Six years ago, Parisa lost her father in Iran. This affected her deeply. That was why we moved to Toronto area, to the city of Richmond Hill.
We went back. We built a little office in Aurora. Parisa led the move. She was a self-built, capable and competent woman who could have end up running a number of dentist clinics in a few years. She worked long hours and traveled all over Canada and the US for dentistry courses. In her free time, she studied, and was also the best mother I knew. She followed the news of Canada and the world closely, she defended the rights of women, children and minorities.
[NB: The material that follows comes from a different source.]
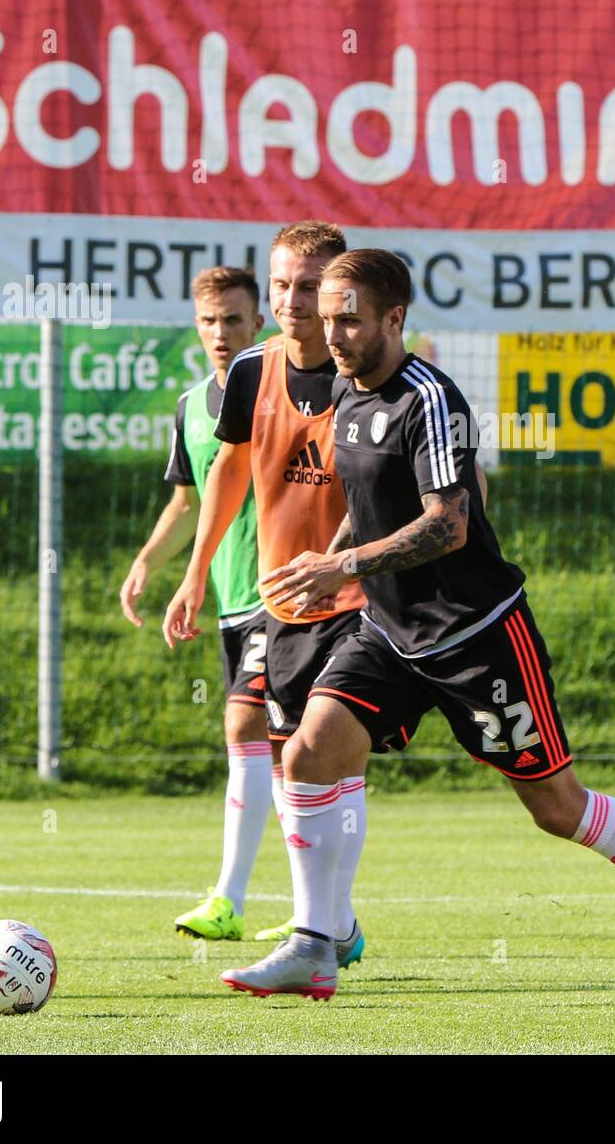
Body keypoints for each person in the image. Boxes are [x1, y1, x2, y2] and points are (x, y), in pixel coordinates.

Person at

She knew both classic and contemporary literature and arts and she wasn’t afraid to speak her mind openly.
That a 12-day trip to attend the wedding of her sister Parnian in Iran and see her family took her from us is not acceptable. With her gone, that marriage is now full of sadness. A mother is in pain, a brother is wounded.
I don’t believe that she is gone. Nor do the closest of her friends or people who knew her.
Without her, life has no taste. No happiness. Without her, life is empty. As if all the flowers of a garden have been plucked overnight. She was watching over the garden when the evil got to her.
I testify that in the last twenty years not once did I hear her lie. I testify that she never spoke ill of anyone, wanted ill for anyone nor did anyone wanted ill for her. She was a beautiful woman with small wishes. In a few minutes filled with fear, they took her beauty and her dreams.
Parisa and our daughter, Reera, today went to Elgin Mills cemetery, section 27, number 1014. With happiness. There were many more words of love we had to whisper to one another. We were going to buy a house by the lake that she’d like. We had to send Reera to a university she’d like.
The future was taken away from us on January 8 with two missiles shot by the IRGC. As the husband of Parisa, the husband of the most beautiful woman in the world, the likes of whom doesn’t exist, I am a seeker of justice. And I will go all the way.